### [AIM OF THE EXERCISE]
Repeat the listing below exactly as given.

### [AVAILABLE DATA]
◆ ◆ ◆
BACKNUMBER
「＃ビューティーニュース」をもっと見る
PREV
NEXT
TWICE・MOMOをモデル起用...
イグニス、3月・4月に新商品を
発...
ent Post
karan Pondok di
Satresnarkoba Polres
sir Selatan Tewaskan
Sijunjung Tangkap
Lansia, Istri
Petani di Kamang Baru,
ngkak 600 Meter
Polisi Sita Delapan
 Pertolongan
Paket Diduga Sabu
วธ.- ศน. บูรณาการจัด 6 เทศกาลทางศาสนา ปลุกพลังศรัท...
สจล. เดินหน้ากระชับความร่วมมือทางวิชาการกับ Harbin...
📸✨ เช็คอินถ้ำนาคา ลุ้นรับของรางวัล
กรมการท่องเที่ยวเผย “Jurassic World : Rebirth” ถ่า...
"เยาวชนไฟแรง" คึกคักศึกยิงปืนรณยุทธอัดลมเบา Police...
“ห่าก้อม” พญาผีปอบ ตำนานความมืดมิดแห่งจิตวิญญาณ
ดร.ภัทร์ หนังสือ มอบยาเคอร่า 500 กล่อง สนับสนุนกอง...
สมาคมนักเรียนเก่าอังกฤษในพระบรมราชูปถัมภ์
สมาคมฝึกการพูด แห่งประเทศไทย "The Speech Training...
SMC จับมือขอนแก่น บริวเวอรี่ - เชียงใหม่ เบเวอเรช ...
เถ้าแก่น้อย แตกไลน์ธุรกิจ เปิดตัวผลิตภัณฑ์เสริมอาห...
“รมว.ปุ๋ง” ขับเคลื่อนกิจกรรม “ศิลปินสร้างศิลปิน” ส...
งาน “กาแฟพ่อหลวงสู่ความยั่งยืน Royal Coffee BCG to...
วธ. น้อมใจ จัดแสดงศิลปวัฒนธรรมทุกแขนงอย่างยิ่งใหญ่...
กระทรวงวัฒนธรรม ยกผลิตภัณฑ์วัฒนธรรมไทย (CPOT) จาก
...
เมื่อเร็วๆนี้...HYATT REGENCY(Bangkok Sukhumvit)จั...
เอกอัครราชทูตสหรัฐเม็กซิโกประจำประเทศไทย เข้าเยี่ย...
◆ ◆ ◆
### [RESPONSE TO THE TASK]
BACKNUMBER
「＃ビューティーニュース」をもっと見る
PREV
NEXT
TWICE・MOMOをモデル起用...
イグニス、3月・4月に新商品を
発...
ent Post
karan Pondok di
Satresnarkoba Polres
sir Selatan Tewaskan
Sijunjung Tangkap
Lansia, Istri
Petani di Kamang Baru,
ngkak 600 Meter
Polisi Sita Delapan
 Pertolongan
Paket Diduga Sabu
วธ.- ศน. บูรณาการจัด 6 เทศกาลทางศาสนา ปลุกพลังศรัท...
สจล. เดินหน้ากระชับความร่วมมือทางวิชาการกับ Harbin...
📸✨ เช็คอินถ้ำนาคา ลุ้นรับของรางวัล
กรมการท่องเที่ยวเผย “Jurassic World : Rebirth” ถ่า...
"เยาวชนไฟแรง" คึกคักศึกยิงปืนรณยุทธอัดลมเบา Police...
“ห่าก้อม” พญาผีปอบ ตำนานความมืดมิดแห่งจิตวิญญาณ
ดร.ภัทร์ หนังสือ มอบยาเคอร่า 500 กล่อง สนับสนุนกอง...
สมาคมนักเรียนเก่าอังกฤษในพระบรมราชูปถัมภ์
สมาคมฝึกการพูด แห่งประเทศไทย "The Speech Training...
SMC จับมือขอนแก่น บริวเวอรี่ - เชียงใหม่ เบเวอเรช ...
เถ้าแก่น้อย แตกไลน์ธุรกิจ เปิดตัวผลิตภัณฑ์เสริมอาห...
“รมว.ปุ๋ง” ขับเคลื่อนกิจกรรม “ศิลปินสร้างศิลปิน” ส...
งาน “กาแฟพ่อหลวงสู่ความยั่งยืน Royal Coffee BCG to...
วธ. น้อมใจ จัดแสดงศิลปวัฒนธรรมทุกแขนงอย่างยิ่งใหญ่...
กระทรวงวัฒนธรรม ยกผลิตภัณฑ์วัฒนธรรมไทย (CPOT) จาก
...
เมื่อเร็วๆนี้...HYATT REGENCY(Bangkok Sukhumvit)จั...
เอกอัครราชทูตสหรัฐเม็กซิโกประจำประเทศไทย เข้าเยี่ย...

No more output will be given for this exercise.